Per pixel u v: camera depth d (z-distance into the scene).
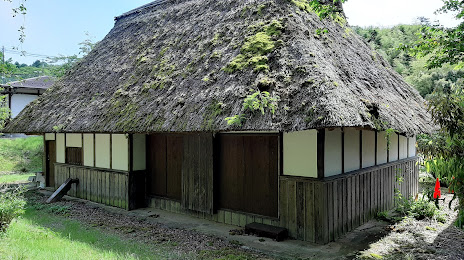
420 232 5.66
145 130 6.18
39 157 17.08
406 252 4.77
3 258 3.94
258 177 5.93
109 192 8.22
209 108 5.54
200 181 6.67
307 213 5.21
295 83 5.01
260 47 6.05
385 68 8.53
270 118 4.68
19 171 15.38
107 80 9.05
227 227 6.12
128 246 5.05
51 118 8.91
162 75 7.52
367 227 5.97
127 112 7.03
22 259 3.99
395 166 7.64
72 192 9.41
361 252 4.79
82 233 5.77
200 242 5.33
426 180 10.59
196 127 5.37
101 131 7.05
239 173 6.20
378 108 5.03
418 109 7.54
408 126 5.82
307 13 6.93
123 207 7.82
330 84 4.70
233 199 6.30
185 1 10.34
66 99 9.52
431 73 16.89
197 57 7.25
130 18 11.95
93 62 10.77
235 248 5.02
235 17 7.67
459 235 5.46
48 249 4.56
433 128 6.91
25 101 21.69
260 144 5.91
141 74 8.21
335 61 5.93
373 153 6.81
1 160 16.11
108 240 5.36
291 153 5.44
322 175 5.09
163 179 7.71
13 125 10.07
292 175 5.42
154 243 5.30
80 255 4.36
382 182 6.98
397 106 6.47
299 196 5.30
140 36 10.22
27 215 7.25
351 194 5.79
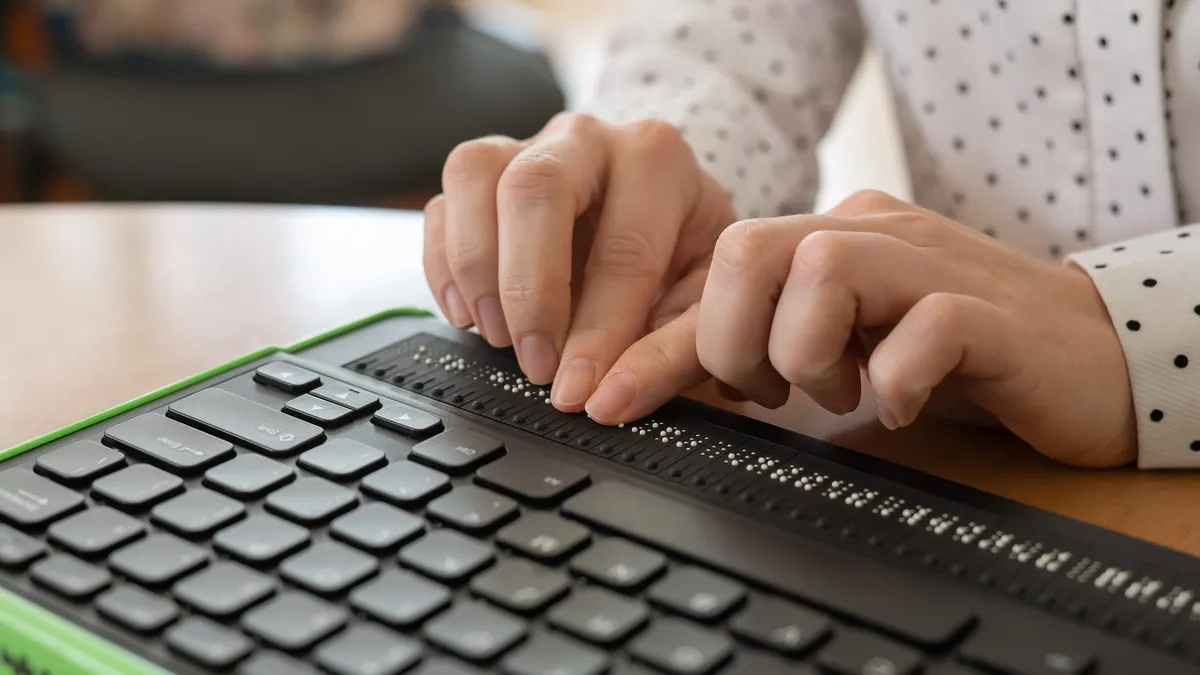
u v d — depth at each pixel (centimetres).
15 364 57
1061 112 72
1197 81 64
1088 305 48
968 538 38
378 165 167
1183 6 64
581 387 47
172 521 37
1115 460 48
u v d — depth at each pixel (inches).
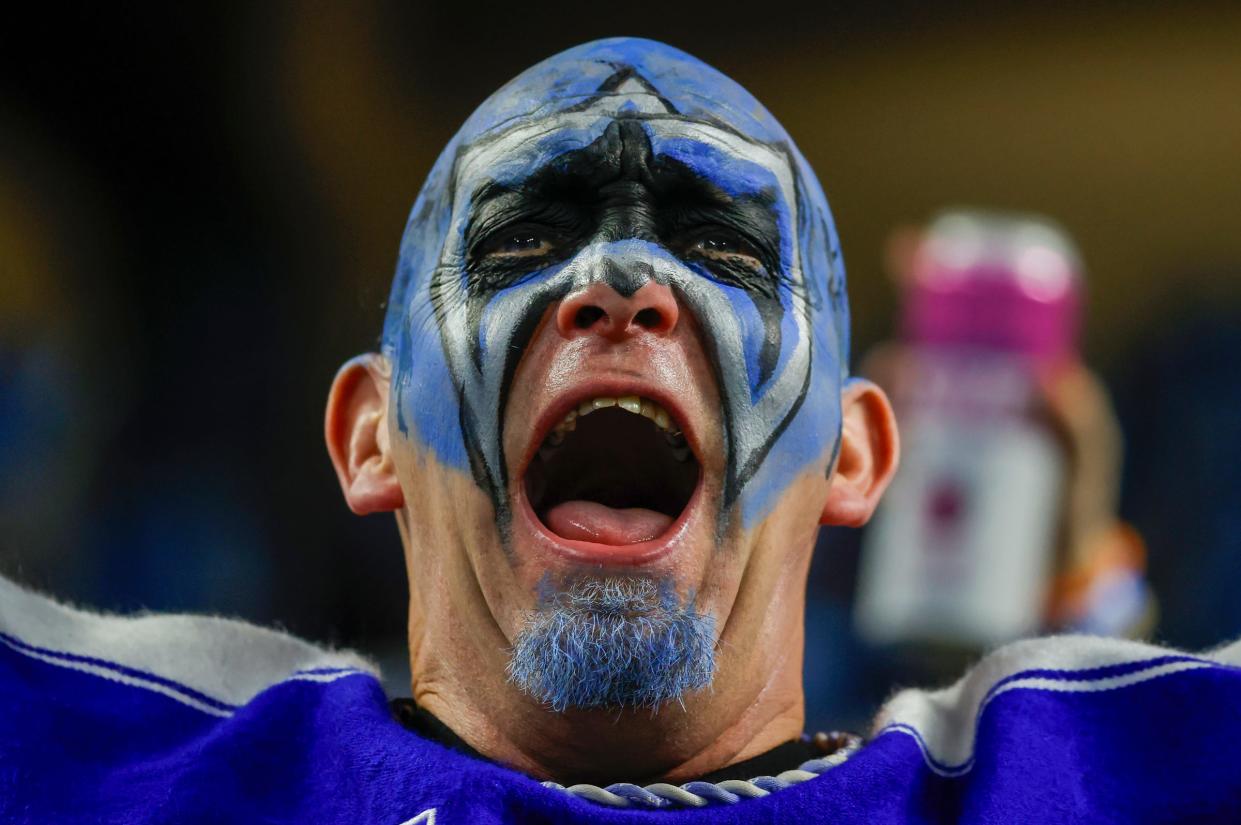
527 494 83.6
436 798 73.4
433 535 82.0
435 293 82.4
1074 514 115.2
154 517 170.4
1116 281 226.2
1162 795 76.9
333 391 88.5
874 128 231.8
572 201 81.4
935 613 112.1
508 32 215.3
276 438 178.2
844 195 232.1
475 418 78.7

EXERCISE REQUIREMENTS >>
Repeat the data verbatim, excluding all pictures.

EXERCISE SOLUTION >>
Per pixel u v: camera depth d (z-distance into the scene).
420 232 5.66
145 130 6.18
39 157 17.08
406 252 4.77
3 258 3.94
258 177 5.93
109 192 8.22
209 108 5.54
200 181 6.67
307 213 5.21
295 83 5.01
260 47 6.05
385 68 8.53
270 118 4.68
19 171 15.38
107 80 9.05
227 227 6.12
128 246 5.05
51 118 8.91
162 75 7.52
367 227 5.97
127 112 7.03
22 259 3.99
395 166 7.64
72 192 9.41
361 252 4.79
82 233 5.77
200 242 5.33
426 180 10.59
196 127 5.37
101 131 7.05
239 173 6.20
378 108 5.03
418 109 7.54
408 126 5.82
307 13 6.93
123 207 7.82
330 84 4.70
233 199 6.30
185 1 10.34
66 99 9.52
431 73 16.89
197 57 7.25
130 18 11.95
93 62 10.77
235 248 5.02
235 17 7.67
459 235 5.46
48 249 4.56
433 128 6.91
25 101 21.69
260 144 5.91
141 74 8.21
335 61 5.93
373 153 6.81
1 160 16.11
108 240 5.36
291 153 5.44
322 175 5.09
163 179 7.71
13 125 10.07
292 175 5.42
154 243 5.30
80 255 4.36
382 182 6.98
397 106 6.47
299 196 5.30
140 36 10.22
27 215 7.25
351 194 5.79
u v d — depth at each pixel (centimetres).
15 364 57
1061 112 72
1197 81 64
1088 305 48
968 538 38
378 165 167
1183 6 64
581 387 47
172 521 37
1115 460 48
u v d — depth at each pixel (inches).
527 494 83.6
436 798 73.4
433 535 82.0
435 293 82.4
1074 514 115.2
154 517 170.4
1116 281 226.2
1162 795 76.9
333 391 88.5
874 128 231.8
572 201 81.4
935 613 112.1
508 32 215.3
276 438 178.2
844 195 232.1
475 418 78.7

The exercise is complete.